Si les premières minutes ne sont pas rassurantes, usant abusivement de ralenti-accélérés sur une musique techno mollassone, la suite est plus emballante, dés le montage alterné entre l'entrainement de Steven et la présentation des autres personnages au Texas. La réalisation de Keoni Waxman (un bon artisan du bis qui a notamment à son actif
Serial Bomber avec Lori Petty,
Hunt to kill avec Steve Austin et Gary Daniels,
Sweepers avec Dolph Lundgren, ou même un bopic sur Anna Nicole Smith), qui avait déjà dirigé Steven dans le bancal
A Dangerous Man, est assez élégante, le montage sobre, la photo clean, et
The Keeper est nettement moins clipesque que la plupart des précédents DTV avec Steven, y compris
A Dangerous Man.

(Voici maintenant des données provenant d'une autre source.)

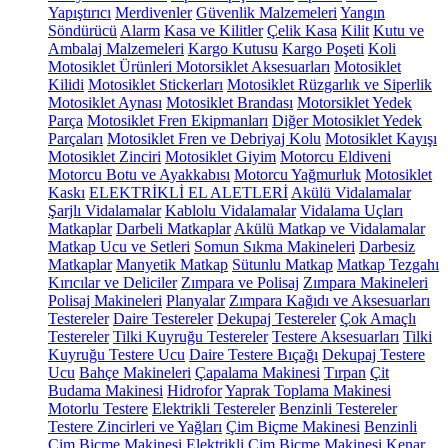
Yapıştırıcı
Merdivenler
Güvenlik Malzemeleri
Yangın
Söndürücü
Alarm
Kasa ve Kilitler
Çelik Kasa
Kilit
Kutu ve
Ambalaj Malzemeleri
Kargo Kutusu
Kargo Poşeti
Koli
Motosiklet Ürünleri
Motorsiklet Aksesuarları
Motosiklet
Kilidi
Motosiklet Stickerları
Motosiklet Rüzgarlık ve Siperlik
Motosiklet Aynası
Motosiklet Brandası
Motorsiklet Yedek
Parça
Motosiklet Fren Ekipmanları
Diğer Motosiklet Yedek
Parçaları
Motosiklet Fren ve Debriyaj Kolu
Motosiklet Kayışı
Motosiklet Zinciri
Motosiklet Giyim
Motorcu Eldiveni
Motorcu Botu ve Ayakkabısı
Motorcu Yağmurluk
Motosiklet
Kaskı
ELEKTRİKLİ EL ALETLERİ
Akülü Vidalamalar
Şarjlı Vidalamalar
Kablolu Vidalamalar
Vidalama Uçları
Matkaplar
Darbeli Matkaplar
Akülü Matkap ve Vidalamalar
Matkap Ucu ve Setleri
Somun Sıkma Makineleri
Darbesiz
Matkaplar
Manyetik Matkap
Sütunlu Matkap
Matkap Tezgahı
Kırıcılar ve Deliciler
Zımpara ve Polisaj
Zımpara Makineleri
Polisaj Makineleri
Planyalar
Zımpara Kağıdı ve Aksesuarları
Testereler
Daire Testereler
Dekupaj Testereler
Çok Amaçlı
Testereler
Tilki Kuyruğu Testereler
Testere Aksesuarları
Tilki
Kuyruğu Testere Ucu
Daire Testere Bıçağı
Dekupaj Testere
Ucu
Bahçe Makineleri
Çapalama Makinesi
Tırpan
Çit
Budama Makinesi
Hidrofor
Yaprak Toplama Makinesi
Motorlu Testere
Elektrikli Testereler
Benzinli Testereler
Testere Zincirleri ve Yağları
Çim Biçme Makinesi
Benzinli
Çim Biçme Makinesi
Elektrikli Çim Biçme Makinesi
Kenar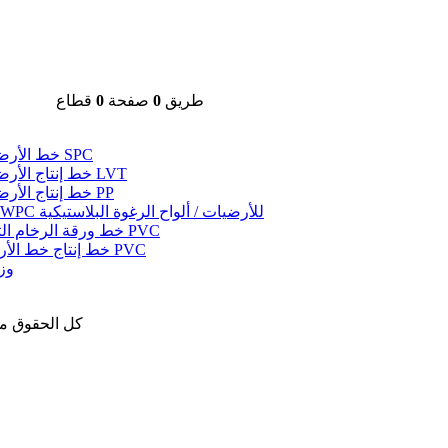
طريق
0
صفحة
0
قطاع
خط الأرضيات SPC
خط إنتاج الأرضيات LVT
خط إنتاج الأرضيات PP
خط WPC للأرضيات / ألواح الرغوة البلاستيكية
خط ورقة الرخام التقليد PVC
خط إنتاج خط الأرضية PVC
وز
حقوق النشر © 2020 u Plastic Machinery Co.، Ltd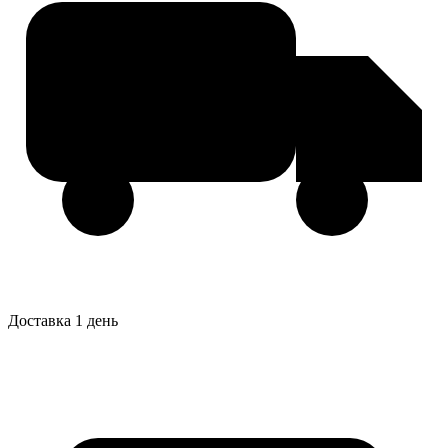
Доставка 1 день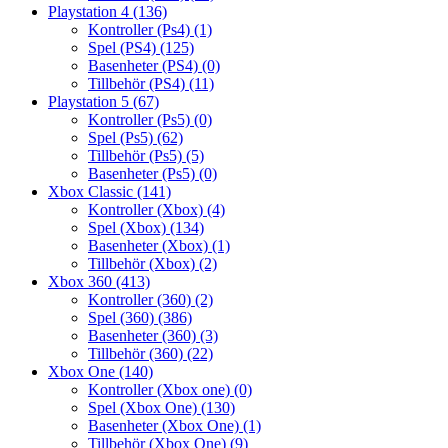
Playstation 4
(136)
Kontroller (Ps4)
(1)
Spel (PS4)
(125)
Basenheter (PS4)
(0)
Tillbehör (PS4)
(11)
Playstation 5
(67)
Kontroller (Ps5)
(0)
Spel (Ps5)
(62)
Tillbehör (Ps5)
(5)
Basenheter (Ps5)
(0)
Xbox Classic
(141)
Kontroller (Xbox)
(4)
Spel (Xbox)
(134)
Basenheter (Xbox)
(1)
Tillbehör (Xbox)
(2)
Xbox 360
(413)
Kontroller (360)
(2)
Spel (360)
(386)
Basenheter (360)
(3)
Tillbehör (360)
(22)
Xbox One
(140)
Kontroller (Xbox one)
(0)
Spel (Xbox One)
(130)
Basenheter (Xbox One)
(1)
Tillbehör (Xbox One)
(9)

Le décor naturel (c’est tourné au Nouveau-Mexique) et la bande-son latino apportent un certain charme. Comme dans
Killing point,
Le Prix du sang ou
A Dangerous Man,
The Keeper contient quelques inserts hardcore sur les dommages infligés aux victimes de Steven.
Relativement bien troussé et bien écrit,
The Keeper est un produit de bonne facture qui permet à Steven Seagal de rehausser le niveau.